(Supplied data)
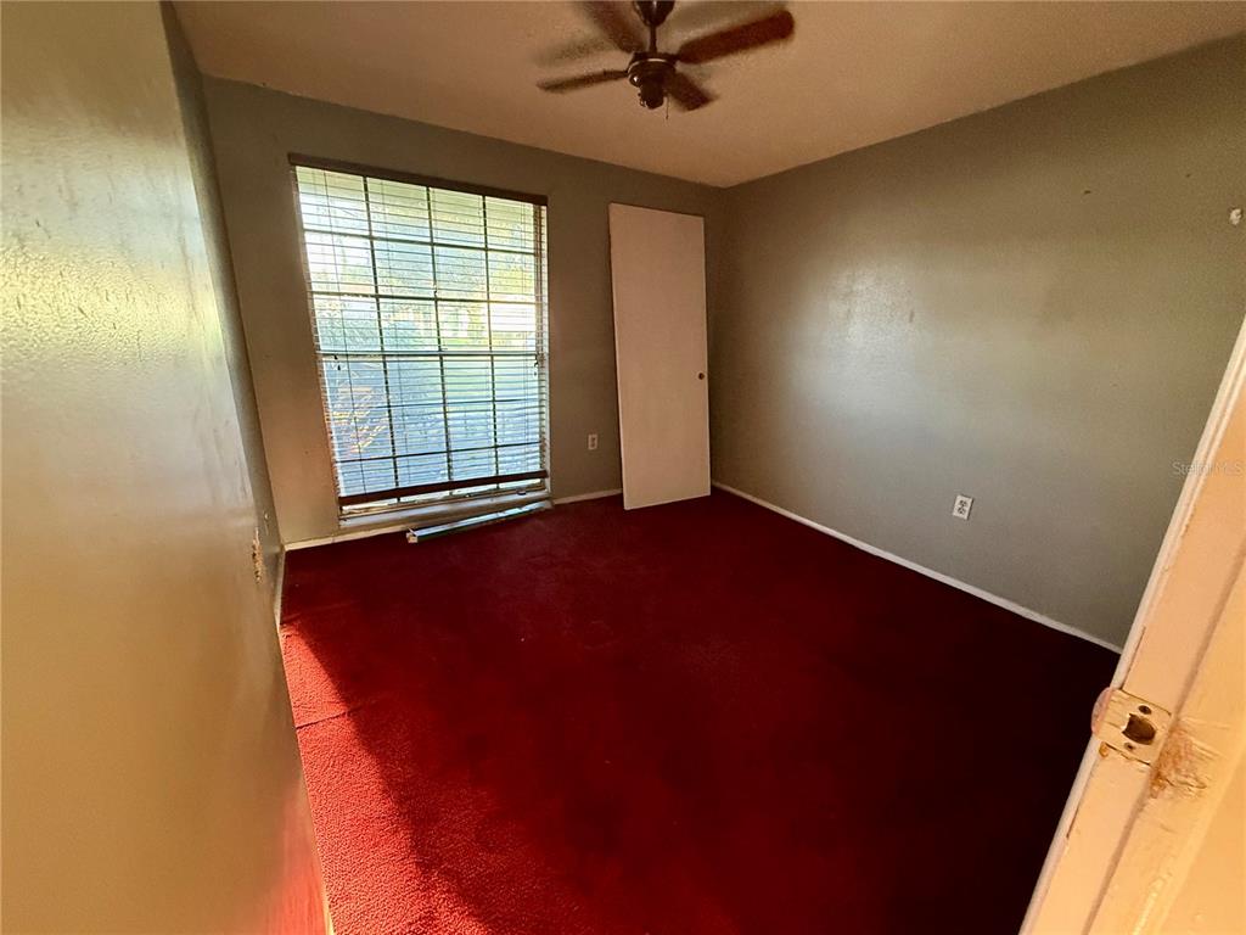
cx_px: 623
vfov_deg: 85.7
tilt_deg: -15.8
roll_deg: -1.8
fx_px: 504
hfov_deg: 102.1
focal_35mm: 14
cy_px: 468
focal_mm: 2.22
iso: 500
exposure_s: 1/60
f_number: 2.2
(End Supplied data)
(Supplied data)
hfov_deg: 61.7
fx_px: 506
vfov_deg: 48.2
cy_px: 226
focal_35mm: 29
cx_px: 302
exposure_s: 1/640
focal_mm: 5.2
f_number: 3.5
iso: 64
(End Supplied data)
(Supplied data)
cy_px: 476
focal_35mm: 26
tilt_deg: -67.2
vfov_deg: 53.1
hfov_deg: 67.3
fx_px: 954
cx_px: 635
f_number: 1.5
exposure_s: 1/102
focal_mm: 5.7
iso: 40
(End Supplied data)
▸ Assignment
Using the entries above, give back exactly the line containing "roll_deg: -1.8", the line containing "f_number: 2.2", and every line between them, and nothing else.

▸ Reply
roll_deg: -1.8
fx_px: 504
hfov_deg: 102.1
focal_35mm: 14
cy_px: 468
focal_mm: 2.22
iso: 500
exposure_s: 1/60
f_number: 2.2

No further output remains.